3e dimanche de Pâques (Père Erwan Chauty )

(Ac 2. 14. 22b-33 ; 1 P 1, 17-21 ; Lc 24, 13-35)

En lisant cette page de l’évangile, j’entends une voix qui murmure à mon oreille : κράτιστε Θεόφιλε ! κράτιστε Θεόφιλε ! Ce sont les mots, en grec, par lesquels Saint Luc avait commencé son évangile. Je traduis : « excellent Théophile » Ou même, si je traduis le prénom : « excellent ami de Dieu ».

En effet, Luc commençait son évangile en s’adressant à son lecteur. Il disait : κράτιστε Θεόφιλε, excellent Théophile, je me suis bien renseigné auprès des témoins, et je t’ai écrit ce livre bien organisé, pour que tu te rendes compte de la solidité des enseignements que tu as reçus.

Et Luc termine son évangile par trois scènes, trois apparitions du ressuscité ; nous venons d’entendre la deuxième. En la lisant, cette voix qui ouvrait le livre doit nous revenir : κράτιστε Θεόφιλε, excellent Théophile, comment vas-tu conclure ta lecture ? Est-ce que tu es tout triste, le cœur lent à croire, ou bien le cœur brûlant ? Est-ce que tu as les yeux empêchés de voir, ou bien les yeux ouverts ?

Oui, excellent Théophile, à la fin de l’évangile de Lc, tu es comme les deux disciples qui marchaient vers Emmaüs[1]. Tu as reçu le témoignage de tout ce qui s’était passé, de ce qui est arrivé à Jésus de Nazareth. Tu as lu tout au long de l’évangile que Jésus de Nazareth était un prophète puissant par ses actes et par ses paroles, devant Dieu et devant tout le peuple. Et il a été livré, condamné à mort, crucifié, alors que ses disciples espéraient que c’était lui qui allait délivrer Israël. Et, excellent Théophile, à la fin de l’évangile, tu as reçu une chaîne de témoignages : tu as lu que les disciples disent que des femmes racontent que des anges leur ont dit que Jésus était vivant. Mais toi, tu es comme les disciples : le corps de Jésus, tu ne l’as pas vu.

De même, excellent Théophile, tout au long de l’évangile, tu as lu les citations de l’Ancien Testament que Lc avait placées bien souvent, pour interpréter le destin étrange de Jésus de Nazareth, pour montrer aussi qu’il est, de manière inattendue, celui qui accomplit les Ecritures.
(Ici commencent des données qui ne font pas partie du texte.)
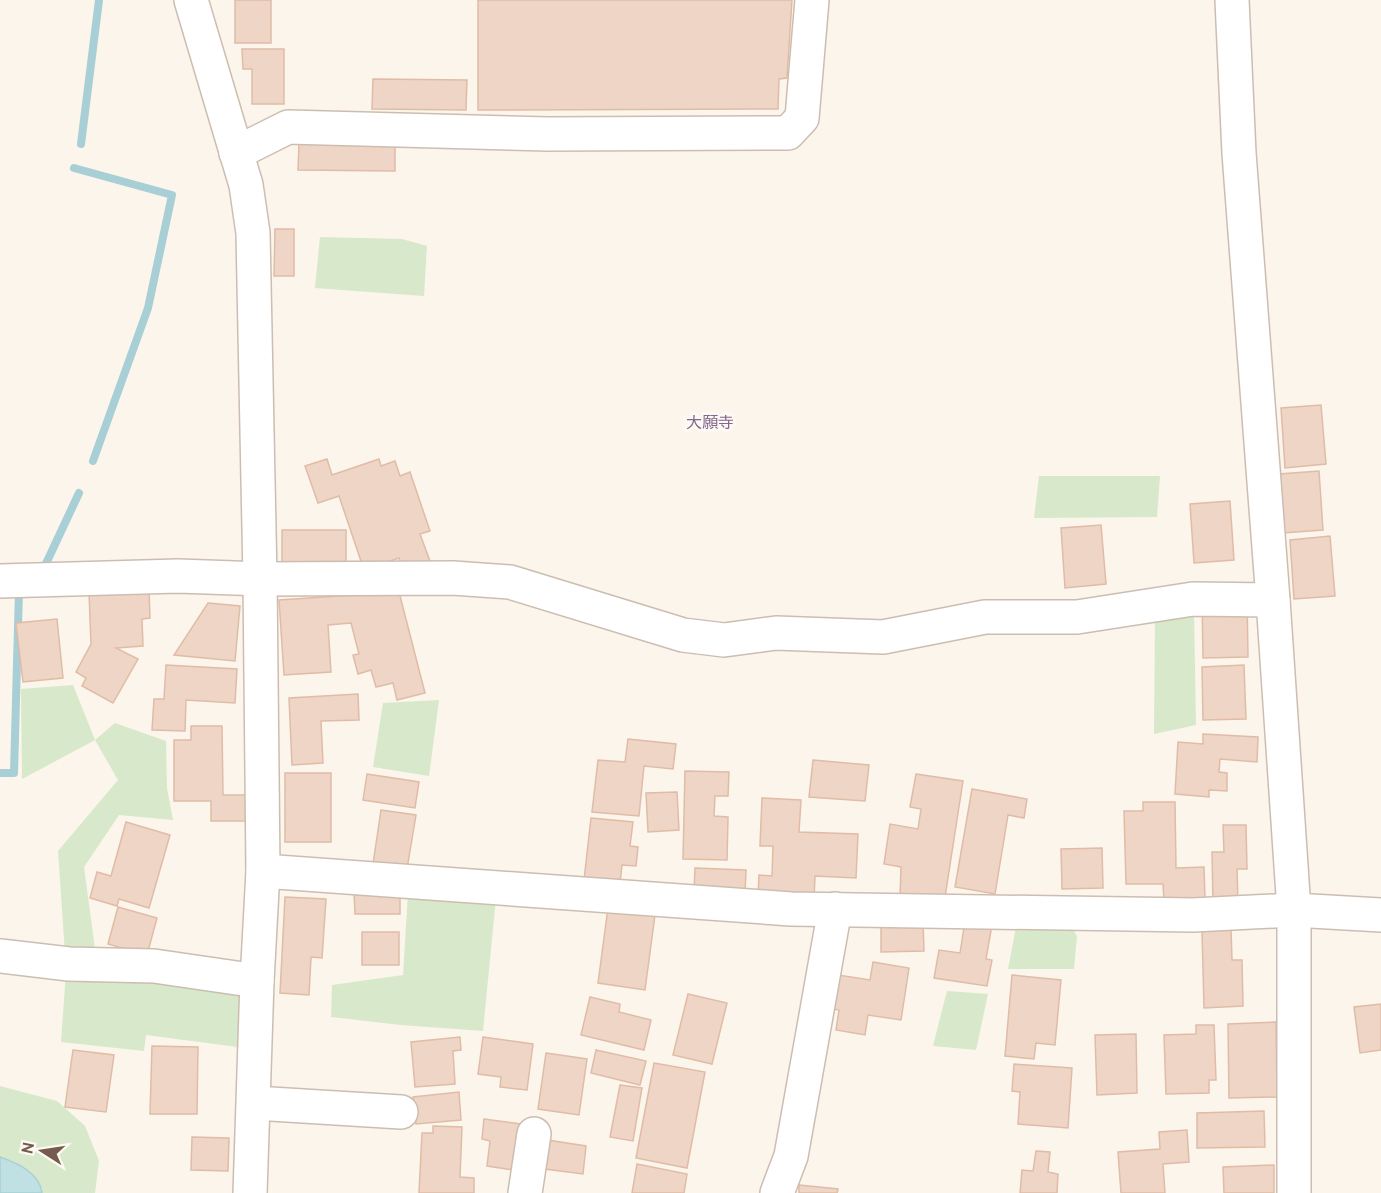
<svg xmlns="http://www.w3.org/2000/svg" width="1381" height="1193" viewBox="0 0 1381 1193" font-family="Overpass,'Noto Sans JP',sans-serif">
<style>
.green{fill:#d7e9ca}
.water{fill:#c1e0e4;stroke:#a7cfd5;stroke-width:1.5}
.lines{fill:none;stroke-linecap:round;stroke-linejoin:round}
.stream{stroke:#a7cfd5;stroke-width:8}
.building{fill:#efd5c5;stroke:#e0bca6;stroke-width:1.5}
.minor-casing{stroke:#cdbdb1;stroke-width:36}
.minor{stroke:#fff;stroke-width:33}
.labels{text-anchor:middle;stroke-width:6;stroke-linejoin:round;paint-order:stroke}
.neighbourhood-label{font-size:16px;fill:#826790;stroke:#fef9f2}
</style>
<rect width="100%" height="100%" fill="#fbf5eb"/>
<!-- green -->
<g class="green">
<polygon points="320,237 402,239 427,246 424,296 315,288"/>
<polygon points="1039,476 1160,476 1157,517 1034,518"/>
<polygon points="1194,609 1196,725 1154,734 1155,617"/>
<polygon points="73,685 95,740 115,723 166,741 167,788 173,820 119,815 84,867 95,949 65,954 58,851 118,780 95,740 22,779 21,689"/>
<polygon points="439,700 429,776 373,767 383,703"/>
<polygon points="408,894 496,898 483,1031 401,1025 331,1017 332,985 403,975"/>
<polygon points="1068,921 1077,936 1074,969 1008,969 1017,922"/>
<polygon points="66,971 248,993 245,1048 146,1035 144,1051 61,1042"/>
<polygon points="947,991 988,994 976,1050 933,1046"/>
<polygon points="0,1086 57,1101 85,1126 99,1161 95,1193 42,1193 42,1188 15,1162 0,1157"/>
</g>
<!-- water -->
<path class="water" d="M0 1157C17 1163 40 1173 42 1193H0Z"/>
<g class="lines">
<!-- stream -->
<g class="stream">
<polyline points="81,144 99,0"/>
<polyline points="74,168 172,195 148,308 93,461"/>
<polyline points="43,570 79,493"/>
<polyline points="0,773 14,773 19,590"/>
</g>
</g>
<!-- building -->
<g class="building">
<rect x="235" y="0" width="36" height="43"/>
<polygon points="478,0 792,0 787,78 779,79 778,109 478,110"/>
<polygon points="242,49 284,49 284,104 252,104 252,69 243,69"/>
<polygon points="373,79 467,80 466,110 372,109"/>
<polygon points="299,144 395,145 395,171 298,170"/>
<polygon points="275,229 294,229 294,276 274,276"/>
<polygon points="1321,405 1326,464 1285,468 1281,408"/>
<polygon points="327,459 332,475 379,459 381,466 395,461 400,476 410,472 430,531 420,534 430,561 403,570 399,558 364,570 339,496 318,503 305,466"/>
<polygon points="1319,471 1323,530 1283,533 1279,474"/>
<polygon points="1230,501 1234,560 1194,563 1190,504"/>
<polygon points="1101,525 1106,584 1065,588 1061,528"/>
<polygon points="282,530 346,530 346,568 282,569"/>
<polygon points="1330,536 1335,596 1294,599 1290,540"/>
<polygon points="149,589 150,618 142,619 143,646 116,648 138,659 113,703 82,686 86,678 76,672 91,644 89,592"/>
<polygon points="399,592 425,693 397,700 393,683 376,687 371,670 358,674 353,655 359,654 351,623 328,625 331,672 284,675 279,600"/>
<polygon points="1247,597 1248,657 1203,658 1202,599"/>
<polygon points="208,603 240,606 235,661 174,655"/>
<polygon points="57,619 63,678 23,682 16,623"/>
<polygon points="166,665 237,669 235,703 186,700 185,731 152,730 154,699 164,699"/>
<polygon points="1244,665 1246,719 1203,720 1202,667"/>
<polygon points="358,694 359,720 321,721 323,763 292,765 289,698"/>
<polygon points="191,726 222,726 223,795 248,795 248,821 211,821 211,801 174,801 174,740 191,740"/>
<polygon points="1203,734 1258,737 1257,762 1220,759 1219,772 1227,773 1227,791 1209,790 1209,797 1175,794 1178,742 1203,744"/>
<polygon points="628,739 676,744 673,769 644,766 639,816 592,812 598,760 625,762"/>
<polygon points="813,760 869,765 865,801 809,797"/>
<polygon points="685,771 729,772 728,796 715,796 714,816 728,817 727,860 683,859"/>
<rect x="285" y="773" width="46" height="69"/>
<polygon points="367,774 419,782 415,808 363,800"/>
<polygon points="916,774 963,781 945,897 900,897 901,867 884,864 890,824 918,829 921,809 910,807"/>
<polygon points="972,789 1027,799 1024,818 1008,815 995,894 955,887"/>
<polygon points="677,792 679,830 648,832 646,793"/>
<polygon points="762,798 801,800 799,832 858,834 856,878 815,876 814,899 758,897 759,875 772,876 773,846 760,846"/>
<polygon points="1143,802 1175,802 1176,868 1204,867 1205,899 1164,900 1163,884 1126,884 1124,811 1143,811"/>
<polygon points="381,810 416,815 407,869 373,864"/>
<polygon points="591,818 633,822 630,846 638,847 636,866 622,865 620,883 584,880"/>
<polygon points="126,822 170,835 149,908 119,899 117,906 90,898 97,872 111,876"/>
<polygon points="1223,825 1246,825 1247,869 1237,869 1238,902 1213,903 1212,852 1224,852"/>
<polygon points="1102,848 1103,888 1062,889 1061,849"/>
<polygon points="695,868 746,870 745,894 694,892"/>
<polygon points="354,892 400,892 400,914 355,914"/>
<polygon points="285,897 326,899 322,958 311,957 309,995 280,993"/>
<polygon points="118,907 157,918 147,955 108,944"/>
<polygon points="608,908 655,915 645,990 598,983"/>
<polygon points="965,921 992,925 986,959 992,960 987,986 934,978 939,950 960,953"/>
<polygon points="923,923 924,951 881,952 881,924"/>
<polygon points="1231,929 1232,960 1242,960 1243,1006 1204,1008 1202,930"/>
<rect x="362" y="932" width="37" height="33"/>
<polygon points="873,962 909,968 901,1020 868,1015 865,1035 836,1030 839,1010 827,1008 832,974 870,980"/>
<polygon points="1012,975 1061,980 1055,1045 1036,1043 1034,1059 1005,1056"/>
<polygon points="688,994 727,1003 712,1064 673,1055"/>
<polygon points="590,997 620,1004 619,1012 651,1020 644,1050 581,1035"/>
<polygon points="1381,1004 1381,1050 1360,1053 1354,1007"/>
<polygon points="1276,1022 1277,1097 1229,1098 1228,1024"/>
<polygon points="1196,1025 1214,1025 1216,1080 1209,1080 1209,1093 1166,1094 1164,1035 1196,1034"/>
<polygon points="1136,1034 1137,1093 1097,1095 1095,1035"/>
<polygon points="460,1037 461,1050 453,1051 455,1084 415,1087 411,1042"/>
<polygon points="483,1037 533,1044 527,1090 500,1087 501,1077 478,1074"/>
<polygon points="152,1046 198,1047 197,1114 150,1114"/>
<polygon points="73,1050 114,1055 106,1112 65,1107"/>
<polygon points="596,1050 646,1061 640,1085 591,1073"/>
<polygon points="546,1053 587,1059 579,1115 538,1109"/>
<polygon points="654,1063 705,1072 687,1168 636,1158"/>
<polygon points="1014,1064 1072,1068 1068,1128 1018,1124 1020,1092 1012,1091"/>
<polygon points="620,1085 642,1088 633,1141 610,1137"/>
<polygon points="459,1092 461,1120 416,1124 413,1097"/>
<polygon points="1264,1111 1265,1147 1197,1148 1197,1113"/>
<polygon points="484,1119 521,1124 514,1170 487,1166 490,1141 482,1139"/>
<polygon points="433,1126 462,1127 460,1177 474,1178 474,1193 419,1193 422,1133 433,1133"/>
<polygon points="1187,1130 1189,1162 1163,1164 1165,1193 1121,1193 1118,1152 1160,1149 1159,1132"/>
<polygon points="192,1137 229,1138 228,1171 191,1170"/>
<polygon points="541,1139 586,1146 583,1174 537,1168"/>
<polygon points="1036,1151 1050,1152 1048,1172 1058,1174 1057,1193 1020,1193 1022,1170 1033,1171"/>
<polygon points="637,1164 687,1174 684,1193 632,1193"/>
<polygon points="1274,1165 1274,1193 1224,1193 1223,1167"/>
<polygon points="799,1185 838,1189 837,1193 799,1193"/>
</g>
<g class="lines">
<!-- minor casing -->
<g class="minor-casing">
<g id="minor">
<polyline points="191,0 246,185 253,233 260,579 263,871 257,981 250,1193"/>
<polyline points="1232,0 1239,153 1273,600 1294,910 1294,1193"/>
<polyline points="236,153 288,127 548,134 788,133 802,118 812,0"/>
<polyline points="0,581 178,576 260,579 453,578 510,582 683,635 724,640 776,633 883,637 985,617 1077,617 1193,599 1273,600"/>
<polyline points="263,871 791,909 1193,915 1294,910 1381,915"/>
<polyline points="0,956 69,964 154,966 257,981"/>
<polyline points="254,1103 401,1112"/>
<polyline points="525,1193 534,1134"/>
<polyline points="777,1193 791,1156 835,909"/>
</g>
</g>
<!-- minor -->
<use href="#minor" class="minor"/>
</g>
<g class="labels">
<!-- neighbourhood labels -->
<g class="neighbourhood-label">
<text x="710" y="428">大願寺</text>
</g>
</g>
<!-- north arrow -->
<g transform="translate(42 1151) rotate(282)" stroke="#fef9f2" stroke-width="4.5" paint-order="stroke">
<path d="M0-4.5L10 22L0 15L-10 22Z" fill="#755c4f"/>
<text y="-9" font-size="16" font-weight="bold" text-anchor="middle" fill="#755c4f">N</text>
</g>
</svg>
Comme les deux disciples, tu as entendu dans toute l’Ecriture, ce qui concernait Jésus, en partant de Moïse et de tous les prophètes.
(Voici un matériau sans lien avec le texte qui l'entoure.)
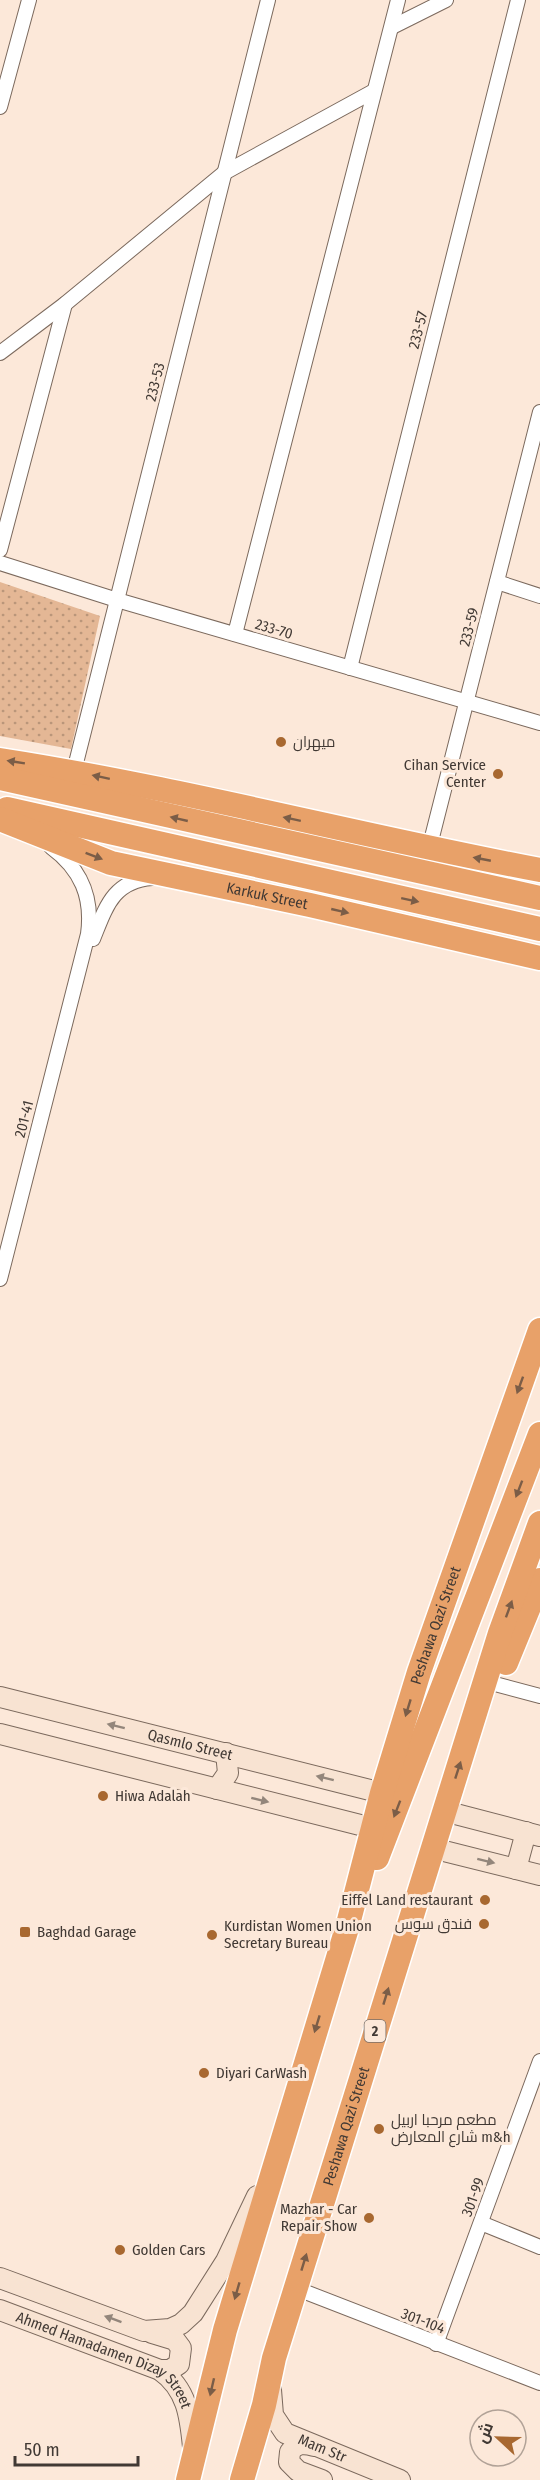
<svg xmlns="http://www.w3.org/2000/svg" width="540" height="2480" font-family="'Fira Sans Condensed',Cairo,sans-serif">
	<style>
		.park { fill: url(#park-dots) }
		.lines { fill: none; stroke-linecap: round; stroke-linejoin: round }
		.street-casing { stroke: #7b695d; stroke-width: 16 }
		.secondary-casing { stroke: #7b695d; stroke-width: 22 }
		.highway-casing { stroke: #fff; stroke-width: 27 }
		.street { stroke: #fff; stroke-width: 14 }
		.secondary { stroke: #f8e3d2; stroke-width: 20 }
		.highway { stroke: #e8a169; stroke-width: 24 }
		.oneway { fill: #7b5d47 }
		.oneway2 { fill: #93867b }
		.poi-dot { fill: #a86830; stroke: #fce8d9; stroke-width: 2 }
		.labels { text-anchor: middle; stroke-width: 6; stroke-linejoin: round; paint-order: stroke }
		.shield { fill: #fce8d9; stroke: #796e66; stroke-width: 1.5 }
		.shield-label { font-size: 14px; font-weight: bold; fill: #413934 }
		.street-label { font-size: 15px; fill: #413934; stroke: #fce8d9 }
		.poi-label { font-size: 15px; fill: #413934; stroke: #fce8d9; text-anchor: start }
	</style>
	<defs>
		<pattern id="park-dots" width="8" height="8" patternUnits="userSpaceOnUse" patternTransform="scale(1.5)"><rect width="8" height="8" fill="#e4b795"/><path d="M2 2h.1M6 6h.1" fill="none" stroke="#ba967a" stroke-width="1.8" stroke-linecap="round"/></pattern>
	</defs>
	<rect width="100%" height="100%" fill="#fce8d9"/>
	<path class="park" d="M0,582l100,34 -29,133 -71,-13z"/>
	<g class="lines">
		<g class="street-casing">
			<g id="street">
				<path d="M392,27l54,-27"/>
				<path d="M0,107l29,-107"/>
				<path d="M0,353l65,-49 159,-131 150,-82"/>
				<path d="M0,550l65,-246"/>
				<path d="M0,563l117,37 423,123"/>
				<path d="M497,582l43,14"/>
				<path d="M235,634l163,-634"/>
				<path d="M350,668l168,-668"/>
				<path d="M74,771l194,-771"/>
				<path d="M429,849l111,-437"/>
				<path d="M93,939c13,-32 20,-58 59,-61"/>
				<path d="M0,1279l88,-345c5,-37 -7,-65 -37,-87"/>
				<path d="M495,1684l45,12"/>
				<path d="M481,2223l59,24"/>
				<path d="M295,2288l245,95"/>
				<path d="M436,2344l104,-283"/>
			</g>
		</g>
		<g class="secondary-casing">
			<g id="secondary">
				<path id="s1" d="M0,1697l382,96"/>
				<path d="M0,1734l372,94"/>
				<path d="M217,1789l11,-16 -2,-20"/>
				<path d="M444,1811l96,25"/>
				<path d="M432,1848l108,27"/>
				<path d="M516,1869l10,-37"/>
				<path d="M0,2278l144,53 26,-2 11,-5 12,-11 33,-52 31,-65"/>
				<path id="s2" d="M0,2310l160,60c27,19 30,46 33,77"/>
				<path d="M152,2333l23,7 6,8 -2,16 -9,6h-10"/>
				<path id="s3" d="M271,2390l2,25 12,18 115,47"/>
				<path d="M314,2446c-10,-3 -18,-3 -24,6l-1,10 9,9 24,9"/>
			</g>
		</g>
		<g class="highway-casing">
			<g id="highway">
				<path d="M0,760c181,28 360,76 540,110"/>
				<path d="M0,778l540,120"/>
				<path d="M7,809l533,120"/>
				<path id="s4" d="M0,819l111,44 199,42 230,53"/>
				<path d="M506,1663l34,-83"/>
				<path d="M377,1858l163,-424"/>
				<path id="s5" d="M188,2480l37,-150 122,-402 35,-135 37,-121 121,-342"/>
				<path id="s6" d="M242,2480l22,-75 10,-47 226,-725 40,-110"/>
			</g>
		</g>
		<use href="#street" class="street"/>
		<use href="#secondary" class="secondary"/>
		<use href="#highway" class="highway"/>
	</g>
	<defs><path id="oneway-solid" d="M-6-.8H1V-3.2L6.5 0L1 3.2V.8H-6Z" transform="scale(1.5)"/></defs>
	<g class="oneway">
		<use href="#oneway-solid" transform="translate(16 762) rotate(-171)"/>
		<use href="#oneway-solid" transform="translate(101 777) rotate(-168)"/>
		<use href="#oneway-solid" transform="translate(179 819) rotate(-167)"/>
		<use href="#oneway-solid" transform="translate(292 819) rotate(-168)"/>
		<use href="#oneway-solid" transform="translate(94 856) rotate(21)"/>
		<use href="#oneway-solid" transform="translate(482 859) rotate(-169)"/>
		<use href="#oneway-solid" transform="translate(410 900) rotate(12)"/>
		<use href="#oneway-solid" transform="translate(340 911) rotate(13)"/>
		<use href="#oneway-solid" transform="translate(520 1385) rotate(110)"/>
		<use href="#oneway-solid" transform="translate(519 1489) rotate(111)"/>
		<use href="#oneway-solid" transform="translate(509 1609) rotate(-70)"/>
		<use href="#oneway-solid" transform="translate(408 1708) rotate(107)"/>
		<use href="#oneway-solid" transform="translate(458 1770) rotate(-72)"/>
		<use href="#oneway-solid" transform="translate(397 1809) rotate(111)"/>
		<use href="#oneway-solid" transform="translate(386 1996) rotate(-73)"/>
		<use href="#oneway-solid" transform="translate(317 2024) rotate(107)"/>
		<use href="#oneway-solid" transform="translate(304 2262) rotate(-73)"/>
		<use href="#oneway-solid" transform="translate(237 2291) rotate(106)"/>
		<use href="#oneway-solid" transform="translate(212 2387) rotate(103)"/>
	</g>
	<g class="oneway2">
		<use href="#oneway-solid" transform="translate(116 1726) rotate(-166)"/>
		<use href="#oneway-solid" transform="translate(325 1778) rotate(-166)"/>
		<use href="#oneway-solid" transform="translate(260 1800) rotate(14)"/>
		<use href="#oneway-solid" transform="translate(486 1861) rotate(14)"/>
		<use href="#oneway-solid" transform="translate(113 2319) rotate(-160)"/>
	</g>
	<g class="poi-dot">
		<circle cx="281" cy="742" r="6"/>
		<circle cx="498" cy="774" r="6"/>
		<circle cx="103" cy="1796" r="6"/>
		<circle cx="485" cy="1900" r="6"/>
		<circle cx="484" cy="1924" r="6"/>
		<rect x="19" y="1926" width="12" height="12" rx="3"/>
		<circle cx="212" cy="1935" r="6"/>
		<circle cx="204" cy="2073" r="6"/>
		<circle cx="379" cy="2129" r="6"/>
		<circle cx="369" cy="2218" r="6"/>
		<circle cx="120" cy="2250" r="6"/>
	</g>
	<g class="labels">
		<rect class="shield" x="364.5" y="2020" width="21" height="22" rx="4.5"/>
		<g class="shield-label">
			<text x="375" y="2036">2</text>
		</g>
		<g class="street-label">
			<text transform="translate(418 330) rotate(-76)" y="5">233-57</text>
			<text transform="translate(155 382) rotate(-76)" y="5">233-53</text>
			<text transform="translate(469 627) rotate(-76)" y="5">233-59</text>
			<text transform="translate(274 629) rotate(16)" y="5">233-70</text>
			<text dy="5" stroke="none"><textPath href="#s4" startOffset="279">Karkuk Street</textPath></text>
			<text transform="translate(24 1119) rotate(-76)" y="5">201-41</text>
			<text dy="5" stroke="none"><textPath href="#s5" startOffset="890">Peshawa Qazi Street</textPath></text>
			<text dy="5" stroke="none"><textPath href="#s1" startOffset="196">Qasmlo Street</textPath></text>
			<text dy="5" stroke="none"><textPath href="#s6" startOffset="369">Peshawa Qazi Street</textPath></text>
			<text transform="translate(473 2197) rotate(-70)" y="5">301-99</text>
			<text transform="translate(423 2321) rotate(21)" y="5">301-104</text>
			<text dy="5" stroke="none"><textPath href="#s2" startOffset="118">Ahmed Hamadamen Dizay Street</textPath></text>
			<text dy="5" stroke="none"><textPath href="#s3" startOffset="87">Mam Str</textPath></text>
		</g>
		<g class="poi-label">
			<text x="293" y="747">میهران</text>
			<text x="486" y="770" text-anchor="end">Cihan Service<tspan x="486" dy="17">Center</tspan></text>
			<text x="115" y="1801">Hiwa Adalah</text>
			<text x="473" y="1905" text-anchor="end">Eiffel Land restaurant</text>
			<text x="472" y="1929" text-anchor="end">فندق سوس</text>
			<text x="224" y="1931">Kurdistan Women Union<tspan x="224" dy="17">Secretary Bureau</tspan></text>
			<text x="37" y="1937">Baghdad Garage</text>
			<text x="216" y="2078">Diyari CarWash</text>
			<text x="391" y="2125">مطعم مرحبا اربيل<tspan x="391" dy="17">شارع المعارض m&amp;h</tspan></text>
			<text x="357" y="2214" text-anchor="end">Mazhar - Car<tspan x="357" dy="17">Repair Show</tspan></text>
			<text x="132" y="2255">Golden Cars</text>
		</g>
	</g>
	<g transform="translate(498 2438) rotate(292)"><circle r="28" fill="#fce8d9" stroke="#b1a297" stroke-width="1.5"/>
	<path d="M0-4.5L10 22L0 15L-10 22Z" fill="#a86830"/>
	<text y="-9" font-size="16" font-weight="bold" text-anchor="middle" fill="#413934">ش</text>
	</g>
	<path d="M15 2456v9h123v-9" fill="none" stroke="#413934" stroke-width="3"/>
	<text x="24" y="2456" font-size="18" fill="#413934" stroke="#fce8d9" stroke-width="4.5" paint-order="stroke">50 m</text>
</svg>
Mais, excellent Théophile, le corps de Jésus, tu ne l’as pas vu. C’est pour cela que l’évangéliste Luc raconte une scène inattendue. Une scène qui, historiquement, s’accomplit chaque dimanche dans l’Eglise : nous nous arrêtons sur notre route, nous entrons ensemble dans une maison, nous nous rassemblons autour d’une table, et l’un d’entre nous, prend le pain, prononce la bénédiction, et, l’ayant rompu, nous le donne. C’est le rite que nous appelons la fraction du pain, ou aussi l’eucharistie, ou la messe.

Voilà, cher Théophile, la conclusion de l’évangile : tu n’as jamais vu le corps de Jésus, et ce n’est pas la lecture d’un évangile qui pourrait te le faire voir. Mais tu vas voir l’Eglise qui célèbre le rite de la fraction du pain. Une question surgit, pour toi : vas-tu reconnaître le Seigneur ressuscité dans cette célébration ?

Κράτιστε Θεόφιλε, excellent Théophile, le seul chemin, que tu es libre de prendre ou de ne pas prendre, c’est de regarder notre rite de la fraction du pain, non pas les yeux fermés, mais avec les yeux de la foi[2]. Si tu le décides, les yeux de la foi te feront voir, dans l’Eglise qui se rassemble pour la fraction du pain, le corps du Seigneur ressuscité.

[1]              Cf. Corina Combet-Galland et Françoise Smyth-Florentin, « Le pain qui fait lever les Ecritures », Etudes théologiques et religieuses 68/3 (1993).

[2]              Cf. Pierre Rousselot, « Les yeux de la foi », Recherches de science religieuse Tome premier (1910).